• _Task directions_
Going through the material below, output exactly the lines from the one containing "histopathology image of" through the one containing "cancer (seminoma) was", and no pictures.

• _Source information_
*** Block opens ***

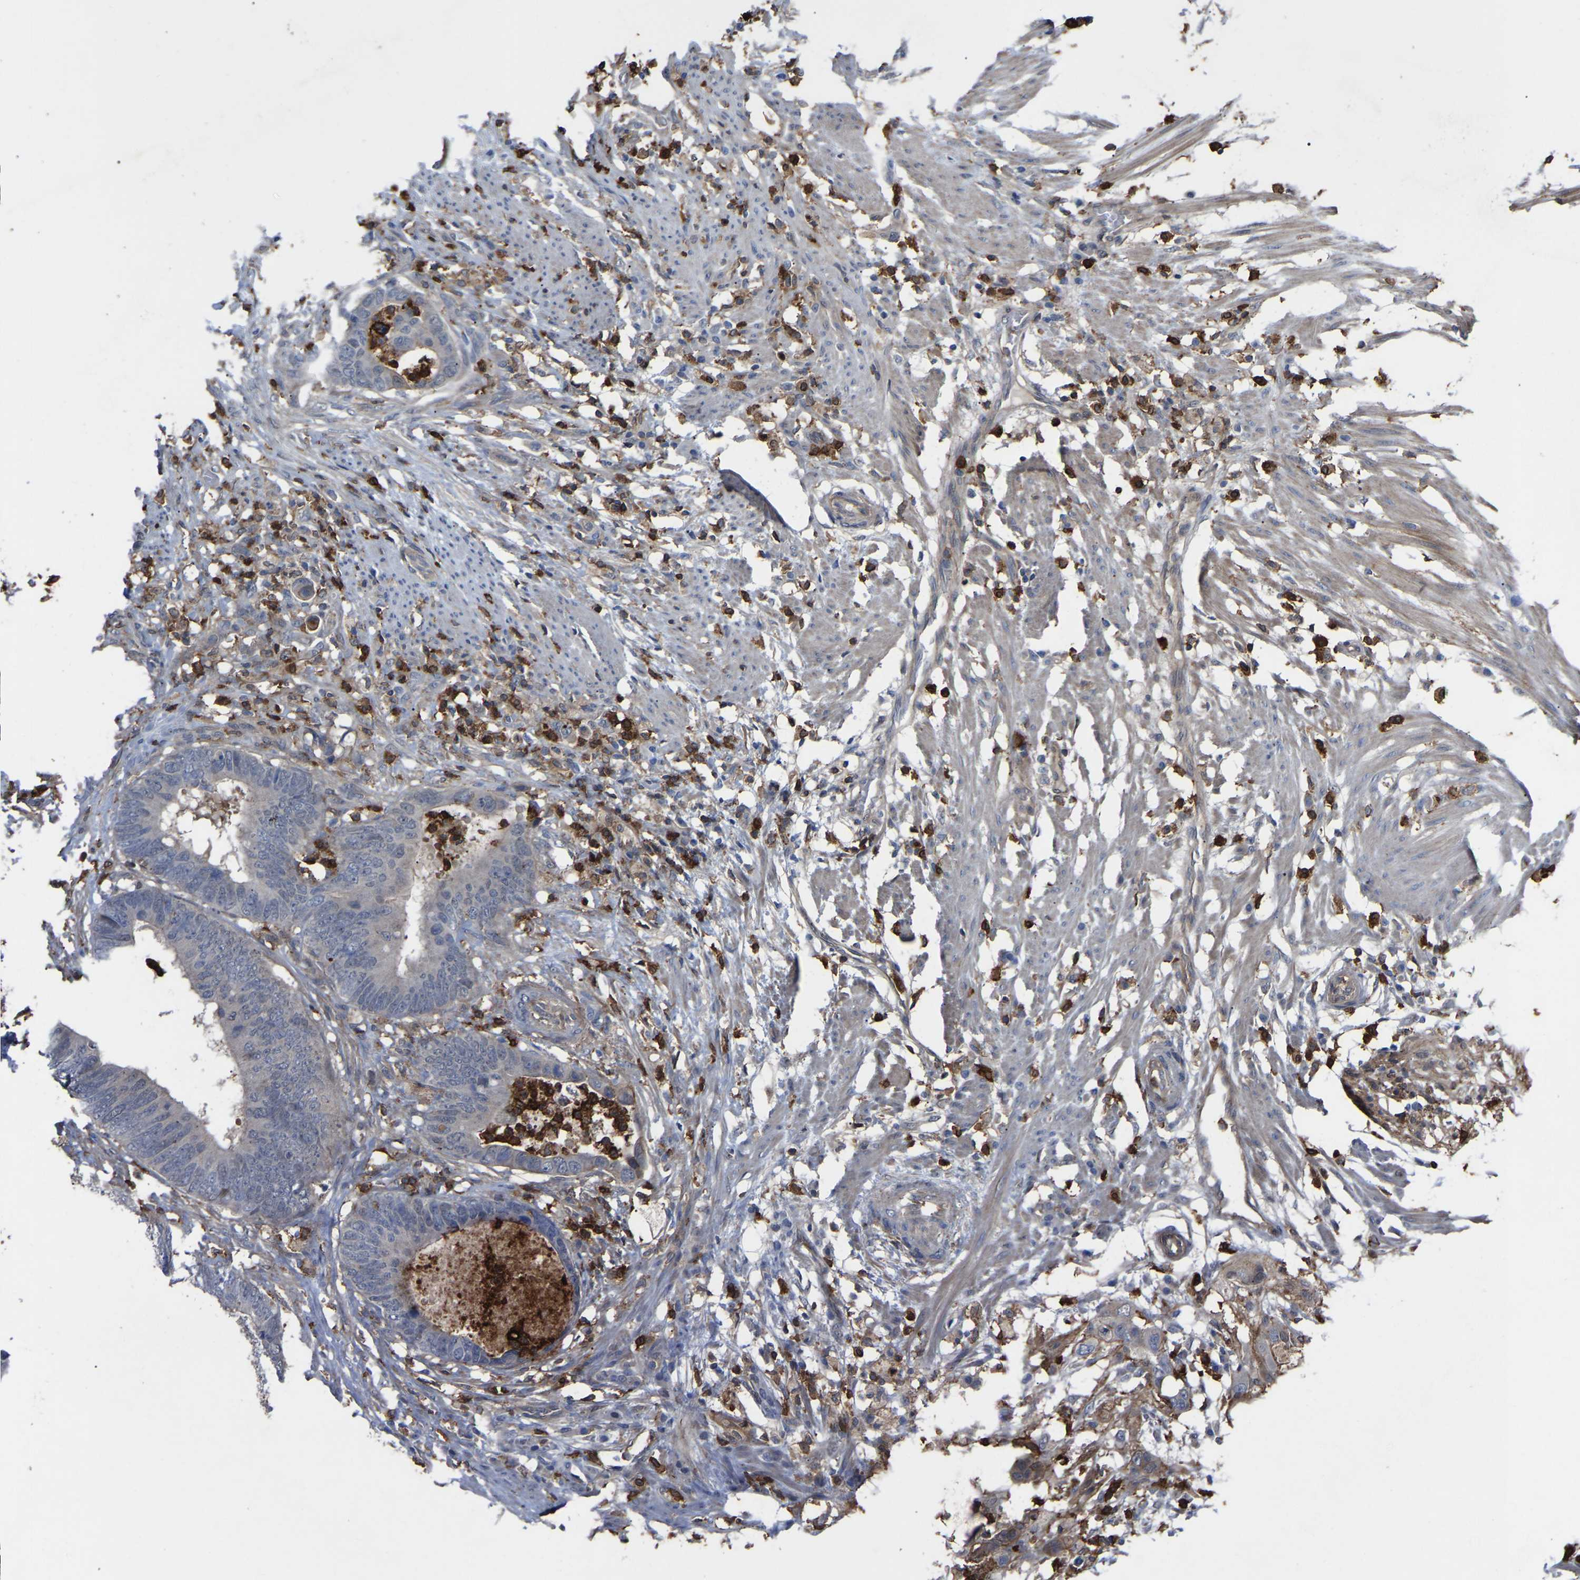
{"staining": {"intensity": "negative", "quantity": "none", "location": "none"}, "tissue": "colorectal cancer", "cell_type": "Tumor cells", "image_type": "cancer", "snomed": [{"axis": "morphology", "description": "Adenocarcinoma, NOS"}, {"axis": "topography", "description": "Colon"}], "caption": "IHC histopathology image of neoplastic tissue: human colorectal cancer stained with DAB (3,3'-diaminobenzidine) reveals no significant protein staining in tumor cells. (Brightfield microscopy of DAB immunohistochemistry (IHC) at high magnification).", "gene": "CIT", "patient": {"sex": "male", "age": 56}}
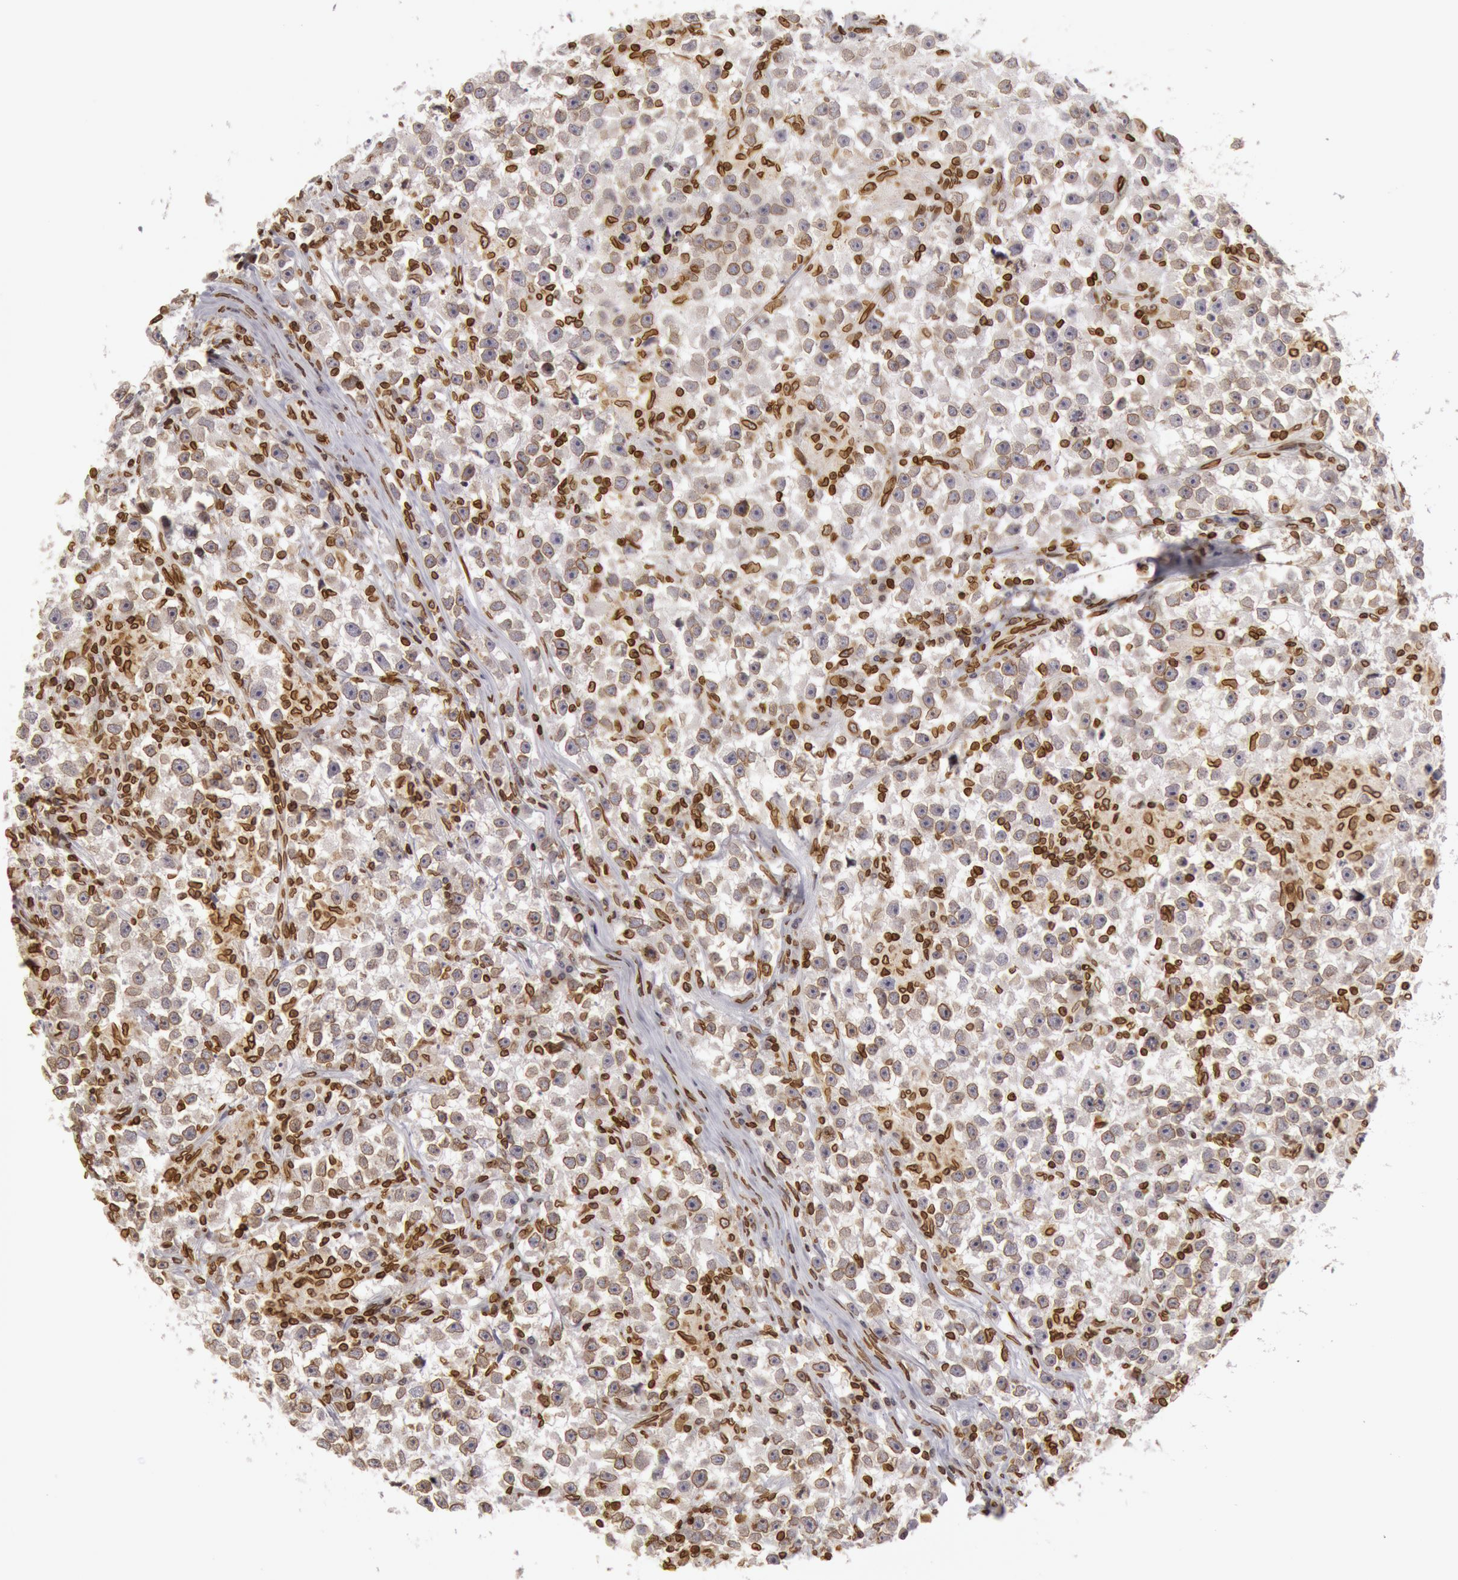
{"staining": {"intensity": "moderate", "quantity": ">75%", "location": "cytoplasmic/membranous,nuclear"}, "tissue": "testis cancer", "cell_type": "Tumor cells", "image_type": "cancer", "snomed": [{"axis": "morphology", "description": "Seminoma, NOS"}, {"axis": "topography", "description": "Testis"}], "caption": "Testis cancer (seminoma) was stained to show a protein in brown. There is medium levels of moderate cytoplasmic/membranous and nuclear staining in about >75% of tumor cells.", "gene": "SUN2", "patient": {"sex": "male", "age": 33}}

*** Block closes ***
*** Block opens ***

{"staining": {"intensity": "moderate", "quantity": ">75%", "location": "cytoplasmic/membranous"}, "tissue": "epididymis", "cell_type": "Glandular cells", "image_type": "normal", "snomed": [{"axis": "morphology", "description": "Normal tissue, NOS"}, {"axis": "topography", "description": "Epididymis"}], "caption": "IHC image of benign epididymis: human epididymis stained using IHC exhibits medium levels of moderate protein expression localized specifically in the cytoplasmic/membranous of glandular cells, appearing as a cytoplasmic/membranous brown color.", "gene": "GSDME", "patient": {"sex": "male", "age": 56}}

*** Block closes ***

• _Answer box_
{"staining": {"intensity": "negative", "quantity": "none", "location": "none"}, "tissue": "colorectal cancer", "cell_type": "Tumor cells", "image_type": "cancer", "snomed": [{"axis": "morphology", "description": "Adenocarcinoma, NOS"}, {"axis": "topography", "description": "Colon"}], "caption": "IHC histopathology image of neoplastic tissue: human colorectal cancer stained with DAB (3,3'-diaminobenzidine) reveals no significant protein staining in tumor cells. (Brightfield microscopy of DAB immunohistochemistry (IHC) at high magnification).", "gene": "CIT", "patient": {"sex": "male", "age": 56}}
{"staining": {"intensity": "moderate", "quantity": ">75%", "location": "cytoplasmic/membranous,nuclear"}, "tissue": "testis cancer", "cell_type": "Tumor cells", "image_type": "cancer", "snomed": [{"axis": "morphology", "description": "Seminoma, NOS"}, {"axis": "topography", "description": "Testis"}], "caption": "Testis cancer (seminoma) was stained to show a protein in brown. There is medium levels of moderate cytoplasmic/membranous and nuclear staining in about >75% of tumor cells.", "gene": "SUN2", "patient": {"sex": "male", "age": 33}}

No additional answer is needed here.